## Required actions:
[1] From the article on racist chanting at a Chelsea match below, extract the passage that begins at the words "So please, don’t" and stops after "than confronting things.".
[2] Using the article on racist chanting at a Chelsea match below, decide whether each statement agrees with it. Answer yes or no, and quote the words that settle it. (a) Chelsea put out a statement condemning the chanting. (b) George Berry ate a banana that was thrown at him at Millwall. (c) The John Terry/Anton Ferdinand incident took place outside the Kick It Out fortnight of events.
[3] Condense the paragraph of the article on racist chanting at a Chelsea match that opens "Of course giant strides", keeping its main facts.

===== Selected text =====

We Only Beat This If Everyone Speaks Up!

Last night during the Champions League game between Chelsea and Genk there was some pretty distasteful chants from a section of the Chelsea crowd about Anton Ferdinand.

Football Business does not intend to repeat the chants here (they are freely available elsewhere if you want to have a look what was said) but we do join Chelsea in condemning it.

A statement from The Blues said: “The chanting was wholly inappropriate and we don’t condone it.”

What I will add, though, that it could have done with Andre Villas Boas condemning it as well, he claimed, in the best traditions of Mangers to have not heard anything as he was “concentrating on the game.”

I am not having that excuse. We all know – and no doubt you have been at games yourselves – when player x or manager y has been urged to “give us a wave” by the crowd and, largely without exception they do. The crowd cheers and the game carries on.

So please, don’t insult our intelligence by claiming not to hear stuff.

That attitude, though, in a way does encapsulate what’s wrong with the attempts to fight racism in the game. It is too easy to claim you haven’t heard stuff – easier certainly than confronting things.

Of course giant strides have been made in the last couple of decades. When I first started going to football in the mid 1980s black players were subjected to some fearful abuse. George Berry – he of the giant afro – famously ate a banana he had thrown at him at Millwall. He also went to remonstrate with a fan who shouted abuse at him on another occasion. Those instances and what I am sure were countless others like them are mercifully rare these days.

The great irony in all of the John Terry/Anton Ferdinand incident that sparked all this off was that it happened in the Kick It Out fortnight of events. Much of the credit for the virtual eradication of racism in the game belongs with the Kick It Out organisation. The campaign – which we are happy and proud to support – has worked tirelessly to champion the cause.

I am sure they would agree with me, though, that the key phrase in the last paragraph was “virtual eradication”. And whilst its unlikely that racism in football – just as in society, which football has always largely reflected – will ever be ended, it certainly will not be while crowds think its ok to sing and chant in the way Chelsea did last night, when the manager “doesn’t hear anything.”

As Edmund Burke once noted: “All that is necessary for the triumph of evil is for good men to do nothing.”

It is perhaps something we should remember.

===== Data excerpts =====

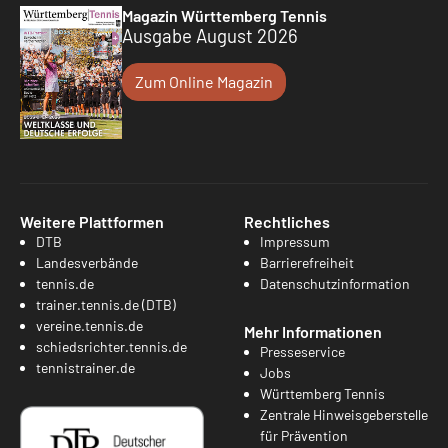
Magazin Württemberg Tennis
Ausgabe August 2026
Zum Online Magazin
Weitere Plattformen
Rechtliches
DTB
Impressum
Landesverbände
Barrierefreiheit
tennis.de
Datenschutzinformation
trainer.tennis.de (DTB)
vereine.tennis.de
Mehr Informationen
schiedsrichter.tennis.de
Presseservice
tennistrainer.de
Jobs
Württemberg Tennis
Zentrale Hinweisgeberstelle
für Prävention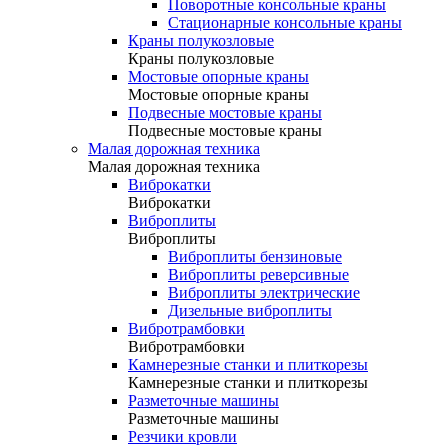
Поворотные консольные краны
Стационарные консольные краны
Краны полукозловые
Краны полукозловые
Мостовые опорные краны
Мостовые опорные краны
Подвесные мостовые краны
Подвесные мостовые краны
Малая дорожная техника
Малая дорожная техника
Виброкатки
Виброкатки
Виброплиты
Виброплиты
Виброплиты бензиновые
Виброплиты реверсивные
Виброплиты электрические
Дизельные виброплиты
Вибротрамбовки
Вибротрамбовки
Камнерезные станки и плиткорезы
Камнерезные станки и плиткорезы
Разметочные машины
Разметочные машины
Резчики кровли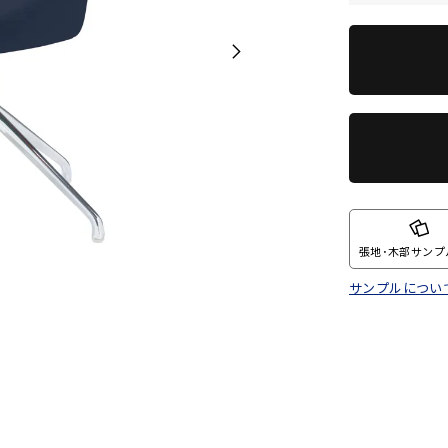
張地･木部サンプ
サンプルについ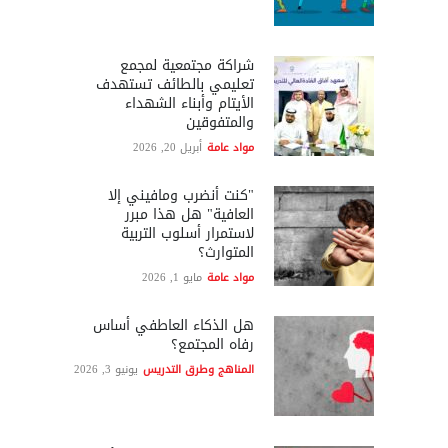
شراكة مجتمعية لمجمع
تعليمي بالطائف تستهدف
الأيتام وأبناء الشهداء
والمتفوقين
مواد عامة
أبريل 20, 2026
"كنت أنضرب ومافيني إلا
العافية" هل هذا مبرر
لاستمرار أسلوب التربية
المتوارث؟
مواد عامة
مايو 1, 2026
هل الذكاء العاطفي أساس
رفاه المجتمع؟
المناهج وطرق التدريس
يونيو 3, 2026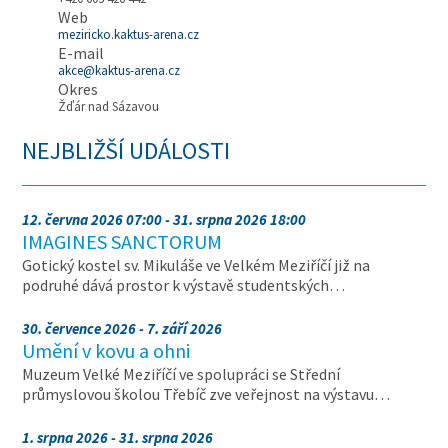
Web
meziricko.kaktus-arena.cz
E-mail
akce@kaktus-arena.cz
Okres
Žďár nad Sázavou
NEJBLIŽŠÍ UDÁLOSTI
12. června 2026 07:00 - 31. srpna 2026 18:00
IMAGINES SANCTORUM
Gotický kostel sv. Mikuláše ve Velkém Meziříčí již na
podruhé dává prostor k výstavě studentských…
30. července 2026 - 7. září 2026
Umění v kovu a ohni
Muzeum Velké Meziříčí ve spolupráci se Střední
průmyslovou školou Třebíč zve veřejnost na výstavu…
1. srpna 2026 - 31. srpna 2026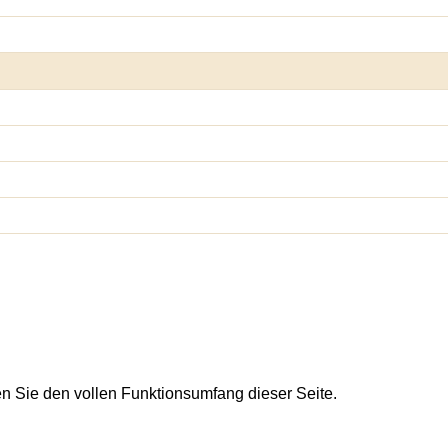
en Sie den vollen Funktionsumfang dieser Seite.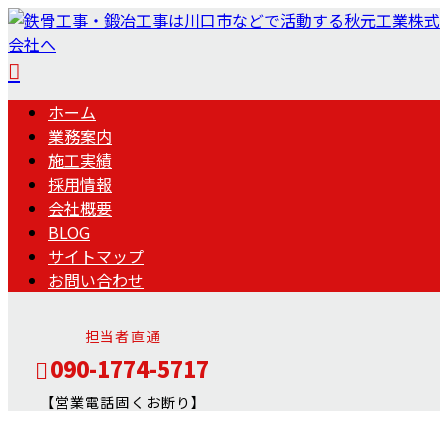
ホーム
業務案内
施工実績
採用情報
会社概要
BLOG
サイトマップ
お問い合わせ
担当者直通
090-1774-5717
【営業電話固くお断り】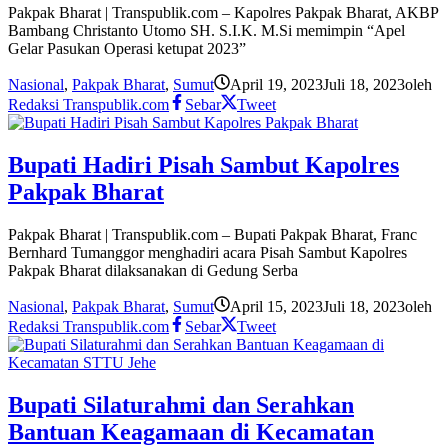
Pakpak Bharat | Transpublik.com – Kapolres Pakpak Bharat, AKBP
Bambang Christanto Utomo SH. S.I.K. M.Si memimpin “Apel
Gelar Pasukan Operasi ketupat 2023”
Nasional
,
Pakpak Bharat
,
Sumut
April 19, 2023
Juli 18, 2023
oleh
Redaksi Transpublik.com
Sebar
Tweet
Bupati Hadiri Pisah Sambut Kapolres
Pakpak Bharat
Pakpak Bharat | Transpublik.com – Bupati Pakpak Bharat, Franc
Bernhard Tumanggor menghadiri acara Pisah Sambut Kapolres
Pakpak Bharat dilaksanakan di Gedung Serba
Nasional
,
Pakpak Bharat
,
Sumut
April 15, 2023
Juli 18, 2023
oleh
Redaksi Transpublik.com
Sebar
Tweet
Bupati Silaturahmi dan Serahkan
Bantuan Keagamaan di Kecamatan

=====

## Answers by item:
[1]
So please, don’t insult our intelligence by claiming not to hear stuff.

That attitude, though, in a way does encapsulate what’s wrong with the attempts to fight racism in the game. It is too easy to claim you haven’t heard stuff – easier certainly than confronting things.

[2]
(a) Yes: "The chanting was wholly inappropriate and we don’t condone it."
(b) Yes: "famously ate a banana he had thrown at him at Millwall"
(c) No: "it happened in the Kick It Out fortnight of events."

[3] Football has made great progress against racism over the last couple of decades. In the mid 1980s, when the writer began attending matches, black players suffered fearful abuse. At Millwall, George Berry ate a banana that had been thrown at him, and on another occasion he confronted a fan who shouted abuse at him. Incidents like these are now rare.